Zero external dependencies (except TUI). The core uses only Python's standard library. The TUI adds textual as the sole external dependency. Memory search uses SQLite FTS5 with BM25 ranking and Porter stemming — all built into Python's sqlite3 module.

Subagents, not direct reads. The orchestrating Claude never reads target files with the Read tool. All content flows through rlm extract into Task subagents.

Haiku subagents. Chunk analysis subagents use the haiku model for speed and cost efficiency. The root orchestration runs on whatever model you're using in Claude Code.

File-based state. Each CLI invocation is a separate Python process, so session state persists to /tmp/rlm-sessions/. This survives across the many Bash tool invocations in a single conversation.

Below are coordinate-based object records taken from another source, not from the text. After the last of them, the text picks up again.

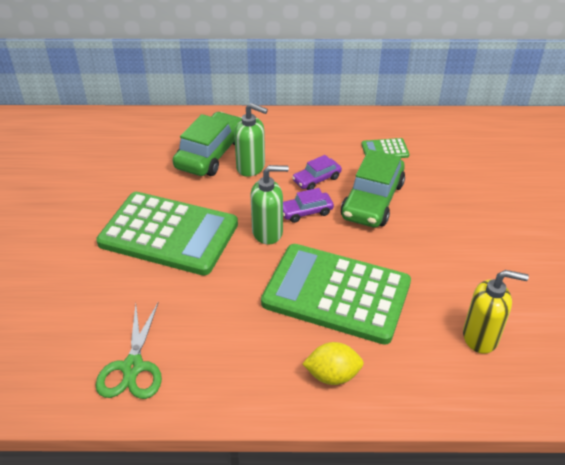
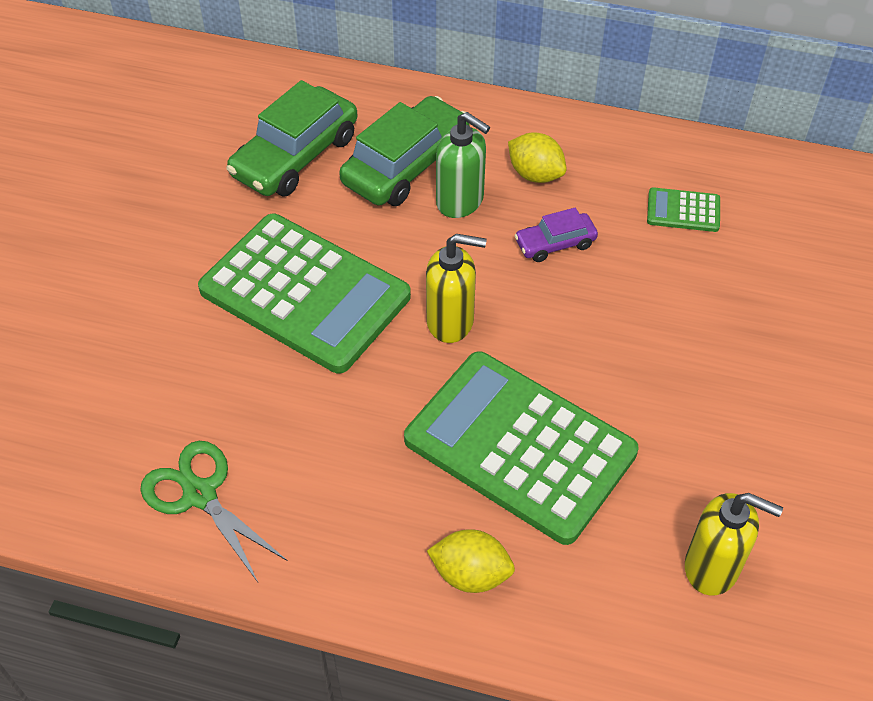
camera: 15 degrees right, 10 degrees up
(133, 367) = (200, 495): green scissors -> green scissors turned 120 degrees clockwise
(268, 232) = (450, 321): green soap dispenser -> yellow soap dispenser
(291, 146) = (535, 174): none -> yellow lemon
(306, 212) = (520, 298): purple car -> none
(372, 200) = (630, 299): green car -> green car (295, 156)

All output is bounded. Every CLI command caps stdout at 4000 characters. Even if someone points RLM at a million-line codebase, the orchestrator's context only ever contains bounded summaries.

Deterministic chunk IDs. Chunk IDs are MD5 hashes of source:start_line:end_line, so the same content always produces the same chunk ID.

Test Results

RLM (Recursive Analysis)

Recall (Persistent Memory)

Troubleshooting

/rlm command not found: Run bash install.sh again. Make sure ~/.claude/skills/rlm/SKILL.md exists.

rlm CLI not found: Run uv tool install -e . from the repo, or prefix with uv run.

Session not found: Sessions live in /tmp/ and may be cleared on reboot. This is by design — sessions are ephemeral.

Truncated output: Intentional. Use rlm extract with specific line ranges or chunk IDs.